Opérations promotions
"Nous remettons en question toutes nos sources d'approvisionnements et nous lançons sur tous les produits de nouveaux appels d'offres afin de contenir au mieux les prix. Nous essayons de récompenser les fournisseurs qui jouent le jeu avec nous, en essayant de leur offrir plus de volume tout en restant très vigilant sur la qualité et la sécurité des produits. C'est ce que nous avons fait avec la crémerie et nous sommes parvenus à maintenir les prix.

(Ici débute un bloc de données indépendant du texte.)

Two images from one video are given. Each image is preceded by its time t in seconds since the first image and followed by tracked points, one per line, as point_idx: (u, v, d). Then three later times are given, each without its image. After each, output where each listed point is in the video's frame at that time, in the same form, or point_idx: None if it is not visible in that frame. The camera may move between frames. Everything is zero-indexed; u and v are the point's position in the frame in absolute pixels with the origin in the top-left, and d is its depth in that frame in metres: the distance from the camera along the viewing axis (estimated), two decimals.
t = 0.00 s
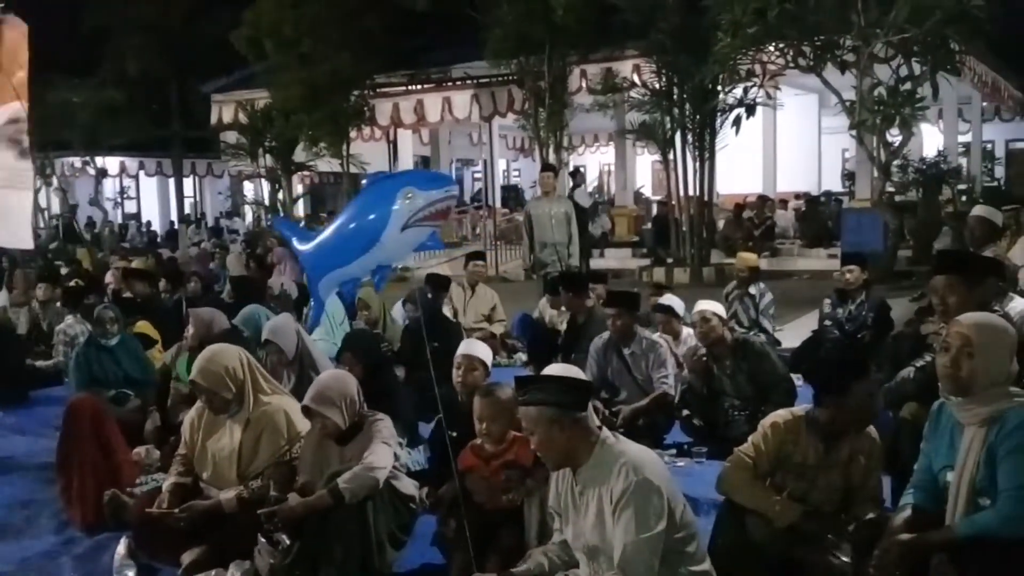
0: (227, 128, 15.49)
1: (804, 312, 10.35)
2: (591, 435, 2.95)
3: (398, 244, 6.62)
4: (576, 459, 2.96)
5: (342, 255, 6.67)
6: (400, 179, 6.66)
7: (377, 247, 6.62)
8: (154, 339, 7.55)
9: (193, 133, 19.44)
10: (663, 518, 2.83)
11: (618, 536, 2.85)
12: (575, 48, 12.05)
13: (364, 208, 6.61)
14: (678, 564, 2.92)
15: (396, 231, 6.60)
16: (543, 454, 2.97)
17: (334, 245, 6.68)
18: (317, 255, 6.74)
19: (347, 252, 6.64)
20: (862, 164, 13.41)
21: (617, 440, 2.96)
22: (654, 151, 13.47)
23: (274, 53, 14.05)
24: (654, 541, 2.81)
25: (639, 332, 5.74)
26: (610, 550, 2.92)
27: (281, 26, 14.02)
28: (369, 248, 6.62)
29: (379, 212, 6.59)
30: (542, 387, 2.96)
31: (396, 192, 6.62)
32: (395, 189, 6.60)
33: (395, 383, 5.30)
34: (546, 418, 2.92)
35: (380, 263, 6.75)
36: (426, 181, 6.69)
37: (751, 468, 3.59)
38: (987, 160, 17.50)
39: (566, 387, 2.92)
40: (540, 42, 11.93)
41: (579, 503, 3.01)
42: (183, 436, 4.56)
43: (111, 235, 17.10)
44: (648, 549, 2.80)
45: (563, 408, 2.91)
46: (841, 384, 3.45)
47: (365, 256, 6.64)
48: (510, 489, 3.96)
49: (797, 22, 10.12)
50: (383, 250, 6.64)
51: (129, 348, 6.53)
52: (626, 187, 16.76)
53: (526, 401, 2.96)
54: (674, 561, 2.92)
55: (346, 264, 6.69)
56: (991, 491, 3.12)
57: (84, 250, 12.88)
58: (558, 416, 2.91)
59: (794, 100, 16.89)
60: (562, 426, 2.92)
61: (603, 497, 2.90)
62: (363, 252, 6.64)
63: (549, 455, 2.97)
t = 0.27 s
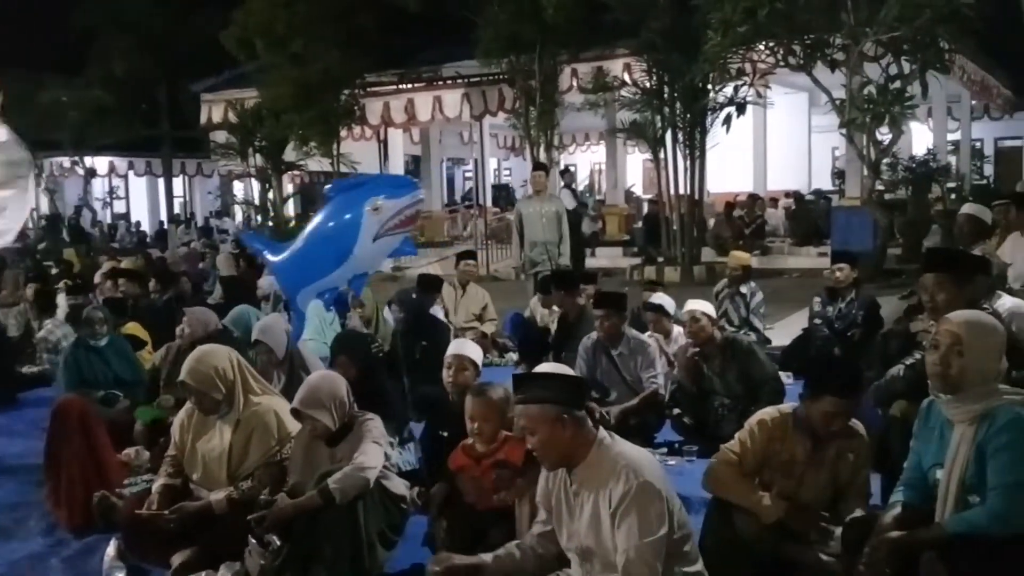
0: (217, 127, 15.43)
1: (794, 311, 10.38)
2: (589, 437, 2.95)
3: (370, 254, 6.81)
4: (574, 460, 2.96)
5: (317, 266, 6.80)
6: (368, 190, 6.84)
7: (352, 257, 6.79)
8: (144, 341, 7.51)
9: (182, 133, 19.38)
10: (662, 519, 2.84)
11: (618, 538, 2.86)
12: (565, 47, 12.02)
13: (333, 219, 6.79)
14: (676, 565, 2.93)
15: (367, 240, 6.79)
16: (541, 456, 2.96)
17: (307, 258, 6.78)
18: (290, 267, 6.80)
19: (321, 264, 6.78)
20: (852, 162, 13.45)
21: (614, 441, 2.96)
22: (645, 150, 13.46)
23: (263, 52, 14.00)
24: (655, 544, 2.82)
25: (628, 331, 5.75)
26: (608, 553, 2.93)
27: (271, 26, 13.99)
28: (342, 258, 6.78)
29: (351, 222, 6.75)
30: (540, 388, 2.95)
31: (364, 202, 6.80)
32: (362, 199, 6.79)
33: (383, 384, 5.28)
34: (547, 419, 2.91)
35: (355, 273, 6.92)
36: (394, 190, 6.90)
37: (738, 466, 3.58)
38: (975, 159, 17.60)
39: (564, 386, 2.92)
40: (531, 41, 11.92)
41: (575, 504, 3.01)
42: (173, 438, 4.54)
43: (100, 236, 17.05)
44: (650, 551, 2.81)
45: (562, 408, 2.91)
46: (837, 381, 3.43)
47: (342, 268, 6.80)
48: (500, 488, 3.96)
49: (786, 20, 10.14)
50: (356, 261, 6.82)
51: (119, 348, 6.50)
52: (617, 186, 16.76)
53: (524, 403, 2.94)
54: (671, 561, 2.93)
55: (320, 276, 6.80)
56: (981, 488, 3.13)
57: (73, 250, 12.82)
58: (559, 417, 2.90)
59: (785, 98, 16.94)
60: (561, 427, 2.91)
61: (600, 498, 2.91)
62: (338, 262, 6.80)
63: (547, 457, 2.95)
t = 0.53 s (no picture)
0: (196, 126, 15.33)
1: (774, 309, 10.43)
2: (582, 439, 2.97)
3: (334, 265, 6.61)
4: (567, 462, 2.98)
5: (282, 279, 6.52)
6: (329, 199, 6.61)
7: (318, 267, 6.58)
8: (123, 341, 7.47)
9: (161, 131, 19.23)
10: (654, 523, 2.87)
11: (609, 540, 2.90)
12: (546, 46, 12.01)
13: (296, 227, 6.53)
14: (666, 569, 2.96)
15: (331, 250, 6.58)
16: (535, 458, 2.97)
17: (270, 269, 6.49)
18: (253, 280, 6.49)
19: (287, 275, 6.51)
20: (832, 162, 13.53)
21: (606, 444, 2.99)
22: (627, 149, 13.47)
23: (243, 50, 13.89)
24: (648, 549, 2.85)
25: (609, 331, 5.75)
26: (599, 557, 2.96)
27: (250, 24, 13.91)
28: (307, 269, 6.54)
29: (315, 232, 6.51)
30: (534, 390, 2.96)
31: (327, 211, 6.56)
32: (327, 207, 6.56)
33: (365, 385, 5.26)
34: (542, 422, 2.92)
35: (318, 283, 6.71)
36: (355, 198, 6.69)
37: (718, 466, 3.63)
38: (954, 158, 17.74)
39: (560, 388, 2.94)
40: (512, 40, 11.91)
41: (566, 507, 3.03)
42: (153, 439, 4.51)
43: (77, 236, 16.91)
44: (643, 557, 2.85)
45: (558, 411, 2.92)
46: (815, 379, 3.44)
47: (308, 278, 6.58)
48: (482, 489, 3.95)
49: (766, 19, 10.17)
50: (321, 271, 6.61)
51: (98, 349, 6.46)
52: (598, 185, 16.77)
53: (518, 404, 2.95)
54: (661, 566, 2.96)
55: (285, 288, 6.53)
56: (960, 485, 3.15)
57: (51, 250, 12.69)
58: (554, 419, 2.92)
59: (765, 98, 17.03)
60: (555, 429, 2.93)
61: (591, 500, 2.93)
62: (302, 274, 6.56)
63: (541, 460, 2.96)
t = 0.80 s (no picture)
0: (184, 123, 15.25)
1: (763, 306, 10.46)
2: (588, 441, 2.98)
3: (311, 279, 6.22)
4: (571, 464, 2.99)
5: (254, 294, 6.14)
6: (305, 211, 6.23)
7: (293, 282, 6.19)
8: (111, 339, 7.43)
9: (148, 128, 19.14)
10: (655, 528, 2.90)
11: (609, 543, 2.91)
12: (535, 43, 11.98)
13: (266, 242, 6.15)
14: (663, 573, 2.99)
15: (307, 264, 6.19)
16: (541, 460, 2.97)
17: (242, 284, 6.12)
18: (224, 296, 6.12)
19: (259, 290, 6.13)
20: (820, 159, 13.57)
21: (610, 447, 3.00)
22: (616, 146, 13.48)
23: (230, 47, 13.83)
24: (650, 555, 2.88)
25: (599, 327, 5.78)
26: (596, 561, 2.97)
27: (238, 21, 13.84)
28: (281, 284, 6.16)
29: (289, 245, 6.14)
30: (546, 391, 2.95)
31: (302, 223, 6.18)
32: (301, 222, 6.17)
33: (354, 382, 5.27)
34: (552, 423, 2.92)
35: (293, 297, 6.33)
36: (332, 209, 6.30)
37: (706, 462, 3.62)
38: (941, 155, 17.82)
39: (571, 389, 2.96)
40: (501, 37, 11.88)
41: (567, 508, 3.04)
42: (139, 436, 4.49)
43: (64, 234, 16.83)
44: (643, 564, 2.87)
45: (567, 413, 2.93)
46: (794, 375, 3.46)
47: (282, 294, 6.18)
48: (474, 487, 3.95)
49: (756, 16, 10.17)
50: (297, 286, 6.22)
51: (85, 346, 6.42)
52: (588, 182, 16.78)
53: (527, 404, 2.95)
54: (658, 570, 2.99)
55: (258, 305, 6.15)
56: (946, 480, 3.17)
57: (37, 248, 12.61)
58: (564, 421, 2.93)
59: (754, 95, 17.06)
60: (565, 431, 2.93)
61: (594, 501, 2.94)
62: (276, 289, 6.17)
63: (547, 461, 2.97)
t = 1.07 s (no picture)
0: (165, 119, 15.15)
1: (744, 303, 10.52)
2: (585, 445, 3.01)
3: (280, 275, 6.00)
4: (567, 466, 3.00)
5: (223, 297, 5.93)
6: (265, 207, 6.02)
7: (261, 280, 5.97)
8: (92, 337, 7.39)
9: (128, 124, 18.99)
10: (647, 534, 2.94)
11: (600, 547, 2.93)
12: (518, 40, 11.96)
13: (229, 243, 5.96)
14: None
15: (273, 260, 5.97)
16: (537, 461, 2.98)
17: (208, 290, 5.92)
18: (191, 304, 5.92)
19: (226, 294, 5.92)
20: (802, 156, 13.65)
21: (606, 450, 3.03)
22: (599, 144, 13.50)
23: (212, 43, 13.74)
24: (641, 558, 2.91)
25: (586, 324, 5.78)
26: (585, 562, 3.00)
27: (219, 16, 13.75)
28: (249, 284, 5.94)
29: (252, 242, 5.92)
30: (550, 396, 2.94)
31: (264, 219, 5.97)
32: (262, 218, 5.97)
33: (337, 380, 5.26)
34: (555, 427, 2.92)
35: (265, 297, 6.10)
36: (294, 202, 6.09)
37: (687, 458, 3.66)
38: (922, 153, 17.95)
39: (573, 394, 2.96)
40: (484, 35, 11.87)
41: (558, 509, 3.06)
42: (120, 435, 4.46)
43: (45, 231, 16.69)
44: (634, 567, 2.89)
45: (569, 417, 2.95)
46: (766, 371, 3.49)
47: (250, 293, 5.96)
48: (457, 485, 3.95)
49: (737, 14, 10.20)
50: (266, 285, 5.99)
51: (65, 345, 6.36)
52: (571, 180, 16.80)
53: (527, 407, 2.95)
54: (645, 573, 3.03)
55: (227, 308, 5.93)
56: (926, 476, 3.19)
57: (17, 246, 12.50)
58: (567, 427, 2.94)
59: (736, 93, 17.13)
60: (568, 436, 2.95)
61: (589, 505, 2.96)
62: (244, 290, 5.95)
63: (542, 463, 2.98)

Même chose pour les pizzas de Disney, poursuit-il. Nous avons lancé un appel d'offres pour la farine, les sauces tomates. On travaille également en amont avec les services recherche et développement des industriels pour faire évoluer produits et recettes", détaille Frédéric Aldebert. Autre action : la réduction des livraisons. "En nous organisant pour être livrés 3 fois au lieu de 5 par semaine, cela nous permet d'économiser 5 à 10 %. (…) En ce qui concerne les prix et les cartes dans les établissements, il est apparu dangereux de procéder à des augmentations trop importantes ou à des substitutions de produits. Le rythme de changement des cartes reste la plupart du temps de deux fois par an. En revanche, nous mettons en avant certains produits où les prix restent stables. Ainsi chez Hippo, les viandes de races françaises ont été mis en avant, ce qui a eu pour effet d'augmenter les ventes. 20 % des clients, contre 7 % il y a un an, choisissent cette offre." Même stratégie pour les Brasseries Flo qui mettent en avant fruits de mer ou homards dont les prix et les approvisionnements demeurent raisonnables ou parfois intéressants. "Une cellule veille au quotidien pour déceler les baisses et pour proposer des opérations de promotion avec les producteurs ou les fournisseurs", dévoile Frédéric Aldebert.